▶ **Try it**
Could you copy out all the lines in the material below where the word "jest" occurs?

▶ **Given records**
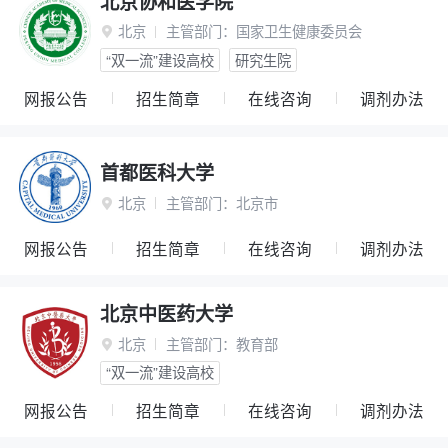
北京协和医学院
北京
主管部门：
国家卫生健康委员会

“双一流”建设高校
研究生院
网报公告
招生简章
在线咨询
调剂办法
首都医科大学
北京
主管部门：
北京市

网报公告
招生简章
在线咨询
调剂办法
北京中医药大学
北京
主管部门：
教育部

“双一流”建设高校
网报公告
招生简章
在线咨询
调剂办法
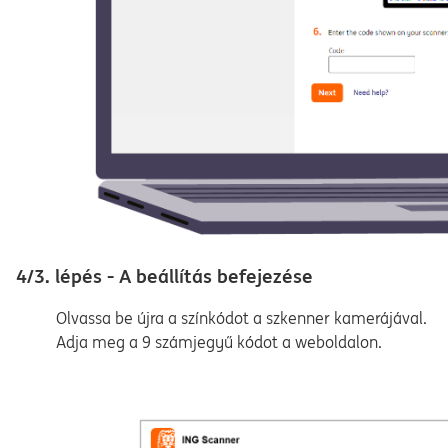
4/3. lépés - A beállítás befejezése
Olvassa be újra a színkódot a szkenner kamerájával.
Adja meg a 9 számjegyű kódot a weboldalon.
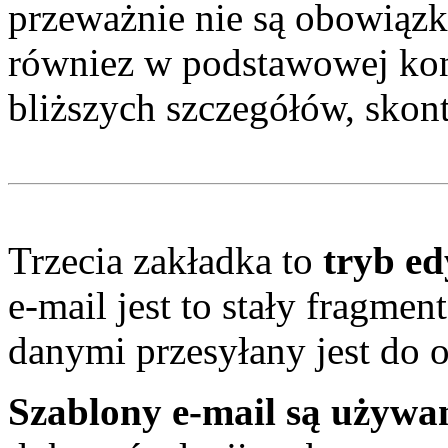
przeważnie nie są obowiązk
równiez w podstawowej kon
bliższych szczegółów, skont
Trzecia zakładka to
tryb ed
e-mail jest to stały fragmen
danymi przesyłany jest do 
Szablony e-mail są używa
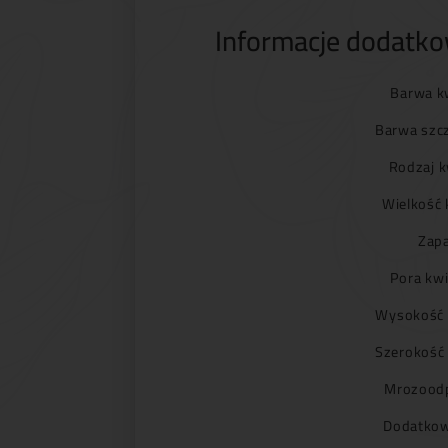
Informacje dodatk
Barwa k
Barwa szc
Rodzaj k
Wielkość 
Zapa
Pora kwi
Wysokość 
Szerokość
Mrozoodp
Dodatkow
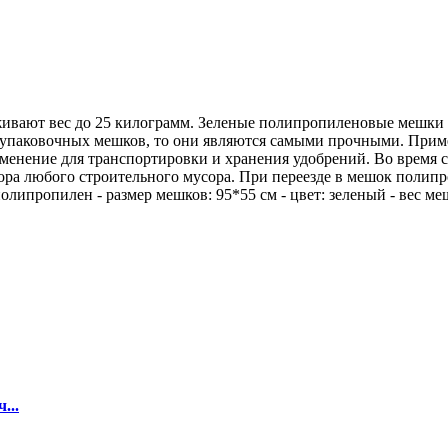
вают вес до 25 килограмм. Зеленые полипропиленовые мешки п
упаковочных мешков, то они являются самыми прочными. Прим
рименение для транспортировки и хранения удобрений. Во врем
 сбора любого строительного мусора. При переезде в мешок пол
олипропилен - размер мешков: 95*55 см - цвет: зеленый - вес ме
...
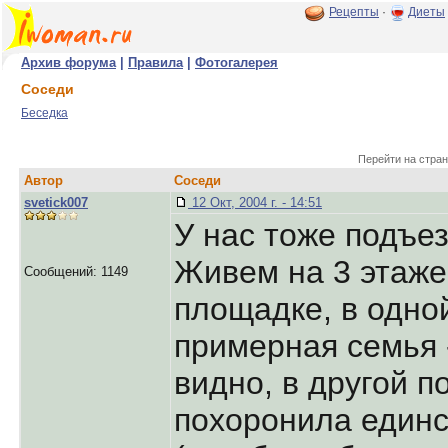
Рецепты
·
Диеты
Архив форума
|
Правила
|
Фотогалерея
Соседи
Беседка
Перейти на стран
Автор
Соседи
svetick007
12 Окт, 2004 г. - 14:51
У нас тоже подъе
Живем на 3 этаже
Сообщений: 1149
площадке, в одной
примерная семья 
видно, в другой 
похоронила единс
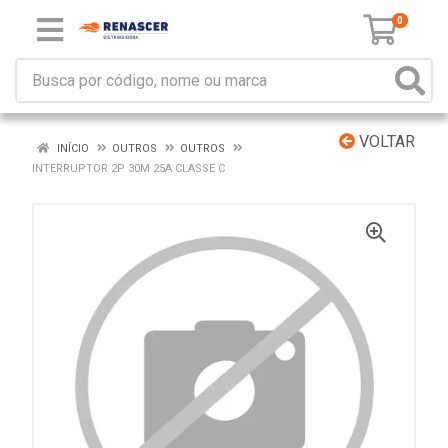
0
VOLTAR
INÍCIO
OUTROS
OUTROS
INTERRUPTOR 2P 30M 25A CLASSE C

▶ **Written solution**
e-mail jest to stały fragmen
danymi przesyłany jest do 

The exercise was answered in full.